EUROPEER SME diminished overlap and strengthened the coordination of RTD policies directed to SMEs. In a relatively short period of two years of implementation, EUROPEER SME succeeded to make a tangible contribution to strengthen the regional research and innovation promotion capacities for SME in the project's 10 partner countries. The EUROPEER SME website (please see http://www.europeer-sme-rp6.org online) will back up the consortium in its ambition to render the network of partners sustainable beyond the project's duration. Due to its openness to welcome new partners worldwide and constantly striving for a broad dissemination of EUROPEER SME's outcome, the network will continue to provide a vibrant platform for knowledge exchange on innovation promotion and RTD approaches at regional level.

The EUROPEER SME project has produced a series of peer reviewed good practice instruments for innovation promotion. Additionally, the transfer scheme that has been developed proved to be a useful tool to make a first assessment of transferability. It can be concluded that the peer review methodology is a result driven approach and a well structured way to deal with a lot of information in a very limited period of time. The peer review also helps to organise a self reflection in the region which is offering a good practice. Each region has acquired additional and usable project ideas as well as a broadened horizon and a better understanding of existing problems EU-wide.

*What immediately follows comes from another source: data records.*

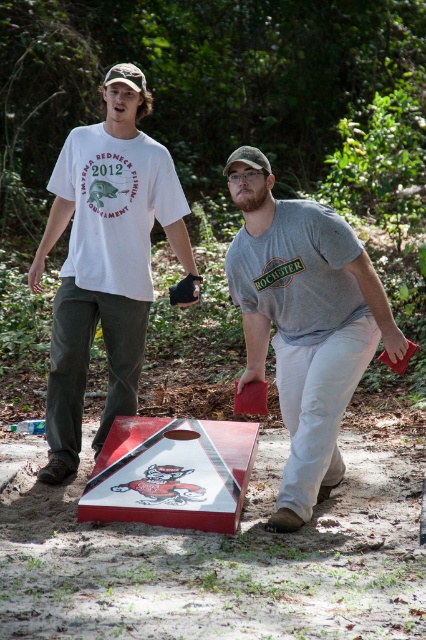
You are setting up a game of cornhole and need to place two boards side by side. Given that the matte red cornhole board at center and the red wood cornhole board at center are both present, which board should you choose if you want the wider one for more space?

The matte red cornhole board at center should be chosen because its width surpasses that of the red wood cornhole board at center, providing more space for the game.

From the picture: You are standing at the point labeled point (x=227, y=497) and want to throw a bean bag to the cornhole board located at point (x=305, y=408). Is the board visible from your current position? Consider the presence of any obstacles between the two points.

Point (x=305, y=408) is behind point (x=227, y=497), so the board at point (x=305, y=408) would be obstructed by the object at point (x=227, y=497), making it not visible from your current position.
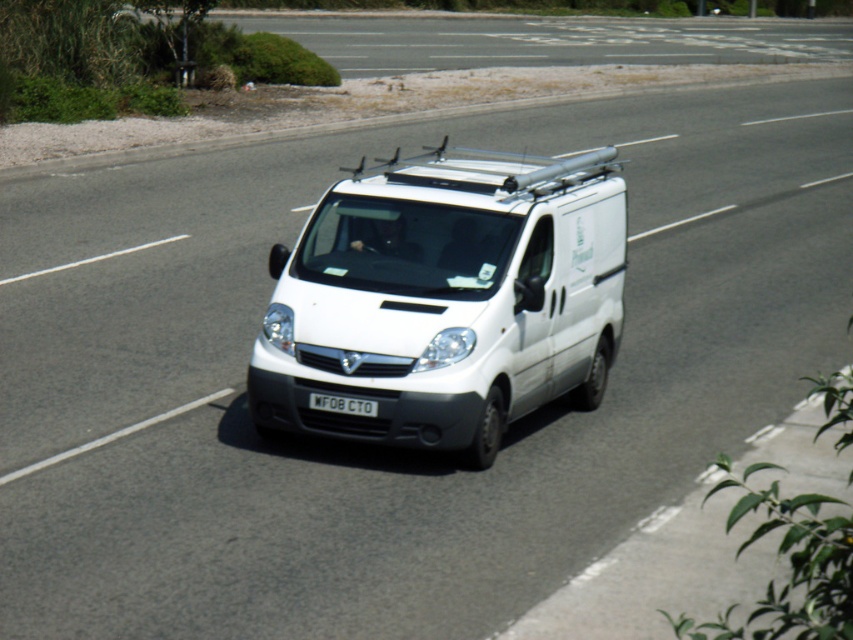
You are a traffic officer checking vehicle dimensions. You observe a white matte van at center with a black plastic license plate at center. According to regulations, the license plate must be at least 30 cm in width. Can you confirm if the license plate meets the minimum width requirement based on the van and license plate sizes?

The white matte van at center is wider than the black plastic license plate at center. Since the van is wider than the license plate, and the regulation requires the license plate to be at least 30 cm wide, it is likely that the license plate meets the requirement. However, without exact measurements, we cannot be certain, but based on the comparison, it probably complies.

You are a delivery driver who needs to park your white matte van at center under a low bridge. The bridge has a height restriction sign indicating a maximum height of 2 meters. Given that the black plastic license plate at center is positioned at ground level, can you estimate if your van will fit under the bridge?

The white matte van at center is much taller than the black plastic license plate at center, which is at ground level. Since the license plate is at ground level and the van is much taller, the van likely exceeds the 2 meter height restriction and may not fit under the bridge.

You are a traffic monitoring system analyzing the position of vehicles on the road. The van is at the center of the road. What is the exact coordinate of the white matte van at center?

The white matte van at center is located at coordinate point (x=445, y=298).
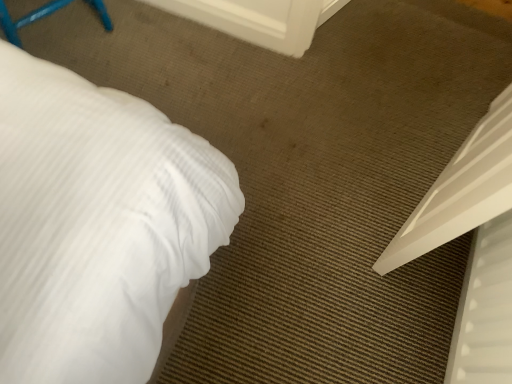
Where is `white plastic screen door at upper center`? The height and width of the screenshot is (384, 512). white plastic screen door at upper center is located at coordinates (254, 20).

What is the approximate height of white plastic screen door at upper center?

white plastic screen door at upper center is 4.47 inches tall.

Describe the element at coordinates (254, 20) in the screenshot. I see `white plastic screen door at upper center` at that location.

The image size is (512, 384). Describe the element at coordinates (472, 245) in the screenshot. I see `white plastic bed at lower right` at that location.

Locate an element on the screen. The width and height of the screenshot is (512, 384). white plastic bed at lower right is located at coordinates (472, 245).

You are a GUI agent. You are given a task and a screenshot of the screen. Output one action in this format:
    pyautogui.click(x=<x>, y=<y>)
    Task: Click on the white plastic screen door at upper center
    
    Given the screenshot: What is the action you would take?
    pyautogui.click(x=254, y=20)

Considering the positions of objects white plastic screen door at upper center and white plastic bed at lower right in the image provided, who is more to the right, white plastic screen door at upper center or white plastic bed at lower right?

white plastic bed at lower right.

Does white plastic screen door at upper center lie behind white plastic bed at lower right?

Yes, the depth of white plastic screen door at upper center is greater than that of white plastic bed at lower right.

Does point (240, 14) come farther from viewer compared to point (474, 339)?

Yes, point (240, 14) is farther from viewer.

Based on the photo, from the image's perspective, is white plastic screen door at upper center located beneath white plastic bed at lower right?

Incorrect, from the image's perspective, white plastic screen door at upper center is higher than white plastic bed at lower right.

Consider the image. From a real-world perspective, relative to white plastic bed at lower right, is white plastic screen door at upper center vertically above or below?

In terms of real-world spatial position, white plastic screen door at upper center is below white plastic bed at lower right.

Can you confirm if white plastic screen door at upper center is wider than white plastic bed at lower right?

Incorrect, the width of white plastic screen door at upper center does not surpass that of white plastic bed at lower right.

Between white plastic screen door at upper center and white plastic bed at lower right, which one has less height?

A: Standing shorter between the two is white plastic screen door at upper center.

Considering the sizes of objects white plastic screen door at upper center and white plastic bed at lower right in the image provided, who is bigger, white plastic screen door at upper center or white plastic bed at lower right?

Bigger between the two is white plastic bed at lower right.

Is white plastic screen door at upper center not inside white plastic bed at lower right?

Indeed, white plastic screen door at upper center is completely outside white plastic bed at lower right.

Is white plastic screen door at upper center in contact with white plastic bed at lower right?

No, white plastic screen door at upper center is not next to white plastic bed at lower right.

Is white plastic screen door at upper center oriented away from white plastic bed at lower right?

white plastic screen door at upper center is not turned away from white plastic bed at lower right.

How many degrees apart are the facing directions of white plastic screen door at upper center and white plastic bed at lower right?

There is a 109-degree angle between the facing directions of white plastic screen door at upper center and white plastic bed at lower right.

This screenshot has width=512, height=384. Identify the location of bed below the white plastic screen door at upper center (from the image's perspective). pos(472,245).

Which is more to the right, white plastic bed at lower right or white plastic screen door at upper center?

white plastic bed at lower right.

Is white plastic bed at lower right further to camera compared to white plastic screen door at upper center?

No, white plastic bed at lower right is in front of white plastic screen door at upper center.

Considering the positions of points (395, 248) and (297, 41), is point (395, 248) closer to camera compared to point (297, 41)?

Yes, point (395, 248) is closer to viewer.

From the image's perspective, between white plastic bed at lower right and white plastic screen door at upper center, who is located below?

From the image's view, white plastic bed at lower right is below.

From a real-world perspective, is white plastic bed at lower right above or below white plastic screen door at upper center?

white plastic bed at lower right is above white plastic screen door at upper center.

Between white plastic bed at lower right and white plastic screen door at upper center, which one has smaller width?

Thinner between the two is white plastic screen door at upper center.

Does white plastic bed at lower right have a greater height compared to white plastic screen door at upper center?

Yes.

Who is smaller, white plastic bed at lower right or white plastic screen door at upper center?

white plastic screen door at upper center.

Is white plastic bed at lower right outside of white plastic screen door at upper center?

Yes, white plastic bed at lower right is not within white plastic screen door at upper center.

Is white plastic bed at lower right next to white plastic screen door at upper center and touching it?

No, white plastic bed at lower right is not making contact with white plastic screen door at upper center.

Looking at this image, is white plastic bed at lower right oriented away from white plastic screen door at upper center?

That's not correct — white plastic bed at lower right is not looking away from white plastic screen door at upper center.

What's the angular difference between white plastic bed at lower right and white plastic screen door at upper center's facing directions?

The angular difference between white plastic bed at lower right and white plastic screen door at upper center is 109 degrees.

The height and width of the screenshot is (384, 512). Identify the location of screen door below the white plastic bed at lower right (from a real-world perspective). point(254,20).

This screenshot has height=384, width=512. Find the location of `screen door located above the white plastic bed at lower right (from the image's perspective)`. screen door located above the white plastic bed at lower right (from the image's perspective) is located at coordinates (254, 20).

Find the location of `screen door below the white plastic bed at lower right (from a real-world perspective)`. screen door below the white plastic bed at lower right (from a real-world perspective) is located at coordinates (254, 20).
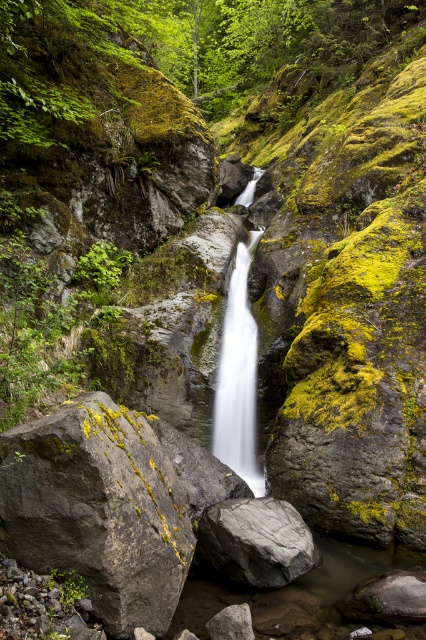
Which is in front, point (294, 556) or point (230, 300)?

Point (294, 556)

Does gray rock at center appear on the right side of white smooth waterfall at center?

Indeed, gray rock at center is positioned on the right side of white smooth waterfall at center.

Which is behind, point (258, 586) or point (233, 412)?

Positioned behind is point (233, 412).

The width and height of the screenshot is (426, 640). I want to click on gray rock at center, so click(256, 541).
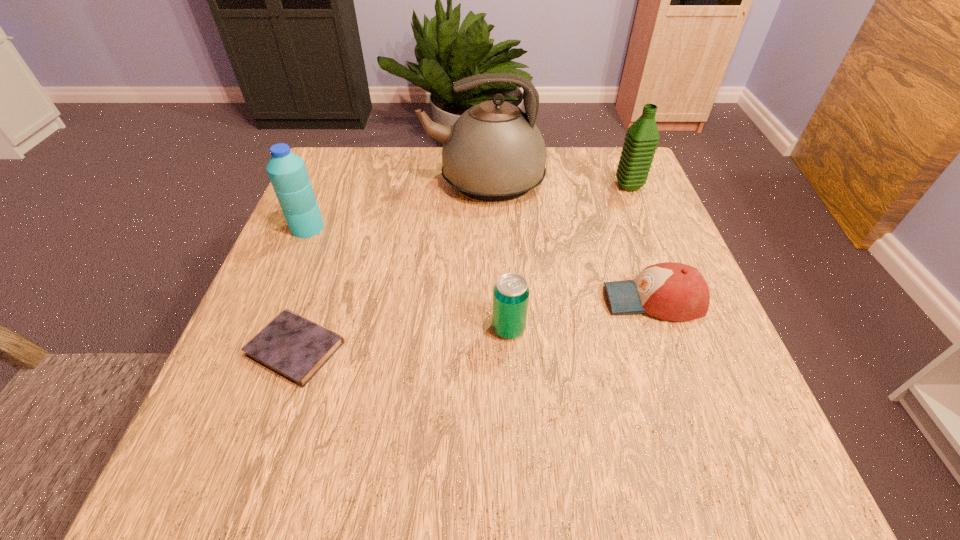
The height and width of the screenshot is (540, 960). In order to click on vacant space that's between the right water bottle and the kettle in this screenshot , I will do `click(556, 184)`.

Where is `vacant area between the beer can and the farther water bottle`? Image resolution: width=960 pixels, height=540 pixels. vacant area between the beer can and the farther water bottle is located at coordinates (568, 257).

What are the coordinates of `free space between the tallest object and the right water bottle` in the screenshot? It's located at (556, 184).

The image size is (960, 540). I want to click on free space between the third shortest object and the shortest object, so click(402, 339).

Locate an element on the screen. free space between the right water bottle and the left water bottle is located at coordinates (468, 207).

Where is `unoccupied position between the diary and the tallest object`? The width and height of the screenshot is (960, 540). unoccupied position between the diary and the tallest object is located at coordinates (390, 266).

Find the location of a particular element. free area in between the tallest object and the fourth tallest object is located at coordinates (496, 255).

Locate an element on the screen. Image resolution: width=960 pixels, height=540 pixels. free point between the shortest object and the kettle is located at coordinates point(390,266).

The width and height of the screenshot is (960, 540). Find the location of `vacant region between the left water bottle and the diary`. vacant region between the left water bottle and the diary is located at coordinates (301, 288).

Where is `free space between the right water bottle and the fourth tallest object`? The width and height of the screenshot is (960, 540). free space between the right water bottle and the fourth tallest object is located at coordinates click(568, 257).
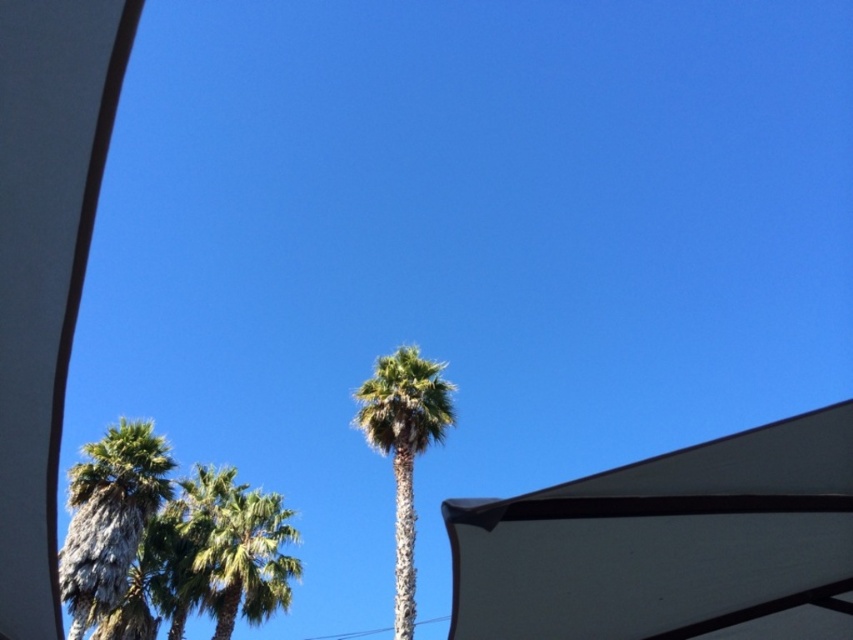
Is point (16, 470) in front of point (244, 508)?

Yes, it is.

Which is below, white matte canopy at left or green leafy palm tree at center?

Answer: green leafy palm tree at center

Does point (120, 52) come behind point (207, 584)?

That is False.

Find the location of a particular element. The image size is (853, 640). white matte canopy at left is located at coordinates (45, 262).

Based on the photo, between white matte umbrella at lower right and green leafy palm tree at center, which one is positioned higher?

white matte umbrella at lower right is higher up.

The height and width of the screenshot is (640, 853). I want to click on white matte umbrella at lower right, so [x=670, y=545].

Where is `white matte umbrella at lower right`? white matte umbrella at lower right is located at coordinates (670, 545).

Does green leafy palm tree at left appear over green leafy palm tree at center?

Yes.

Does green leafy palm tree at left come behind green leafy palm tree at center?

No, green leafy palm tree at left is closer to the viewer.

Between point (134, 497) and point (242, 531), which one is positioned behind?

Positioned behind is point (242, 531).

Where is `green leafy palm tree at left`? Image resolution: width=853 pixels, height=640 pixels. green leafy palm tree at left is located at coordinates (109, 516).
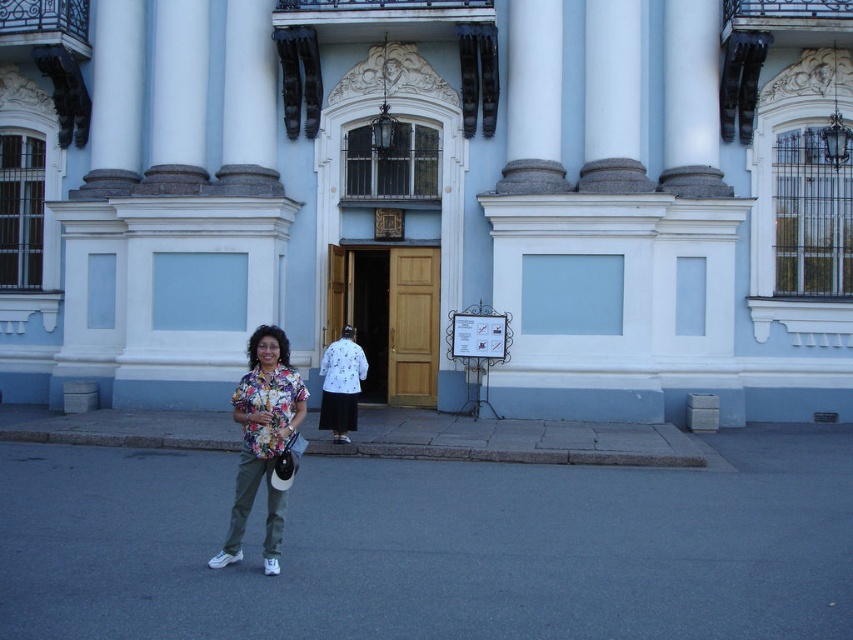
Is point (264, 83) behind point (334, 401)?

Yes, it is.

Can you confirm if white marble column at upper left is taller than white dotted shirt at center?

Indeed, white marble column at upper left has a greater height compared to white dotted shirt at center.

Is point (260, 8) positioned in front of point (340, 422)?

No, it is behind (340, 422).

Locate an element on the screen. The image size is (853, 640). white marble column at upper left is located at coordinates (248, 84).

Between floral print shirt at center and white marble column at upper left, which one is positioned lower?

floral print shirt at center

Based on the photo, is floral print shirt at center shorter than white marble column at upper left?

Correct, floral print shirt at center is not as tall as white marble column at upper left.

Is point (267, 506) positioned before point (271, 92)?

Yes, it is in front of point (271, 92).

This screenshot has height=640, width=853. What are the coordinates of `floral print shirt at center` in the screenshot? It's located at (262, 440).

You are a GUI agent. You are given a task and a screenshot of the screen. Output one action in this format:
    pyautogui.click(x=<x>, y=<y>)
    Task: Click on the floral print shirt at center
    The height and width of the screenshot is (640, 853).
    Given the screenshot: What is the action you would take?
    pyautogui.click(x=262, y=440)

Which of these two, floral print shirt at center or white dotted shirt at center, stands shorter?

white dotted shirt at center

Identify the location of floral print shirt at center. (262, 440).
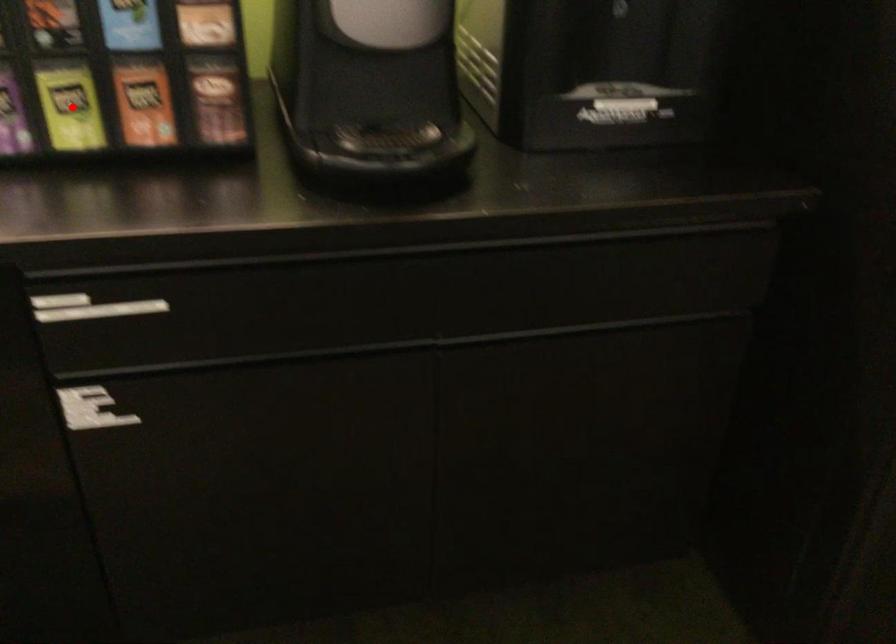
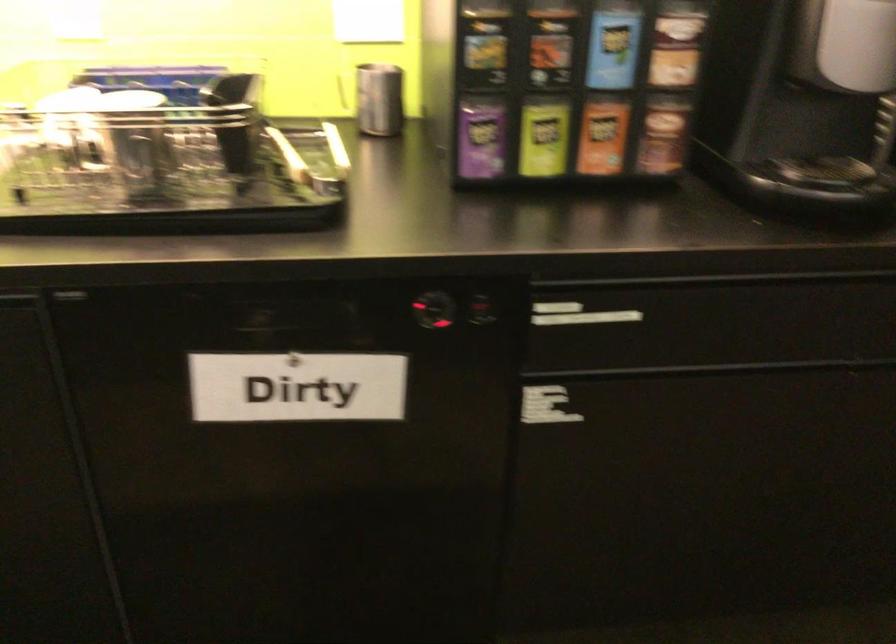
Question: I am providing you with two images of the same scene from different viewpoints. Given a red point in image1, look at the same physical point in image2. Is it:

Choices:
 (A) Closer to the viewpoint
 (B) Farther from the viewpoint

Answer: (B)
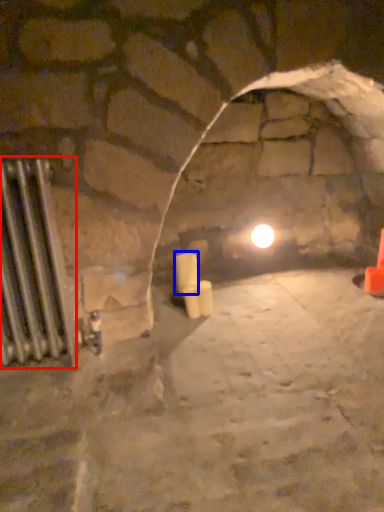
Question: Which point is closer to the camera, radiator (highlighted by a red box) or candle (highlighted by a blue box)?

Choices:
 (A) radiator
 (B) candle

Answer: (A)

Overall, the project has been very successful in initiating a network of peers and in transferring good practices of innovation promotion. The process has been well initiated and needs, however, to be continued in order to deepen the network relationships and to successfully implement the instruments. A full implementation of the transferred instruments was not realistic during a period of only two years. The project has brought up a number of good ideas for further networking which deserve to be followed up in order to build upon this momentum.